Tuesday, January 20, 2004

Last night I began Fellowship of the Ring again...I've now seen each of the movies multiple times and read the series twice before. I brought my dad's trilogy to Oxford with me...I love this edition because the pages are yellowed and they have the best maps. Before I had gone three pages I realized again how magical these books are. Tolkien created several languages, including Elvish, Dwarvish and Black Speech, and then wrote the books to go along with them (he was a linguist and historian at heart). Because the books were written to provide a world for the languages, one feels when reading them that this is only a tiny part of the lore of an entire universe...which I suppose Middle-earth was meant to be. Tolkien says in the Foreword that he "cordially dislike[s] allegory in all its manifestations," so the series is not specifically an allegory, except in the sense that all great stories can be applied to our own lives.

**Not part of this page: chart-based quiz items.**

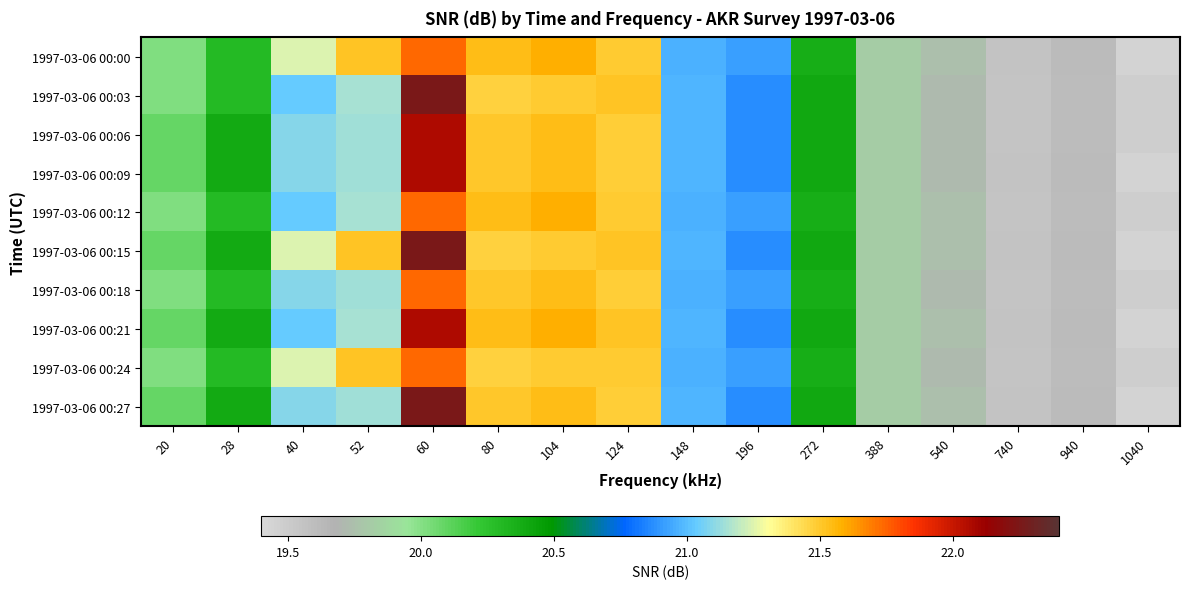

Reading left to right, transcribe all the data shown in this chart.

1997-03-06 00:00: 20=20.0	28=20.3	40=21.2	52=21.5	60=21.7	80=21.5	104=21.6	124=21.5	148=21.0	196=20.9	272=20.4	388=19.8	540=19.7	740=19.6	940=19.6	1040=19.4
1997-03-06 00:03: 20=20.0	28=20.3	40=21.0	52=21.2	60=22.3	80=21.5	104=21.5	124=21.5	148=21.0	196=20.9	272=20.4	388=19.8	540=19.7	740=19.5	940=19.6	1040=19.5
1997-03-06 00:06: 20=20.1	28=20.4	40=21.1	52=21.1	60=22.1	80=21.5	104=21.5	124=21.5	148=21.0	196=20.9	272=20.4	388=19.8	540=19.7	740=19.5	940=19.6	1040=19.5
1997-03-06 00:09: 20=20.1	28=20.4	40=21.1	52=21.1	60=22.1	80=21.5	104=21.5	124=21.5	148=21.0	196=20.9	272=20.4	388=19.8	540=19.7	740=19.6	940=19.6	1040=19.4
1997-03-06 00:12: 20=20.0	28=20.3	40=21.0	52=21.2	60=21.7	80=21.5	104=21.6	124=21.5	148=21.0	196=20.9	272=20.4	388=19.8	540=19.7	740=19.5	940=19.6	1040=19.5
1997-03-06 00:15: 20=20.1	28=20.4	40=21.2	52=21.5	60=22.3	80=21.5	104=21.5	124=21.5	148=21.0	196=20.9	272=20.4	388=19.8	540=19.7	740=19.6	940=19.6	1040=19.4
1997-03-06 00:18: 20=20.0	28=20.3	40=21.1	52=21.1	60=21.7	80=21.5	104=21.5	124=21.5	148=21.0	196=20.9	272=20.4	388=19.8	540=19.7	740=19.5	940=19.6	1040=19.5
1997-03-06 00:21: 20=20.1	28=20.4	40=21.0	52=21.2	60=22.1	80=21.5	104=21.6	124=21.5	148=21.0	196=20.9	272=20.4	388=19.8	540=19.7	740=19.6	940=19.6	1040=19.4
1997-03-06 00:24: 20=20.0	28=20.3	40=21.2	52=21.5	60=21.7	80=21.5	104=21.5	124=21.5	148=21.0	196=20.9	272=20.4	388=19.8	540=19.7	740=19.5	940=19.6	1040=19.5
1997-03-06 00:27: 20=20.1	28=20.4	40=21.1	52=21.1	60=22.3	80=21.5	104=21.5	124=21.5	148=21.0	196=20.9	272=20.4	388=19.8	540=19.7	740=19.6	940=19.6	1040=19.4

Hobbits, of course, are a great deal like humans; they love comfort and fellowship and good food, and often don't bother much with events outside their own little corner of the world. They are simple folk who get caught up in a story that is much greater than they, but although so many larger characters step into the tale, in the end the story essentially belongs to Frodo and his three companions. I think the greatest stories, including the story of Christ, are best understood and appreciated through the lens of their effect on "ordinary" people.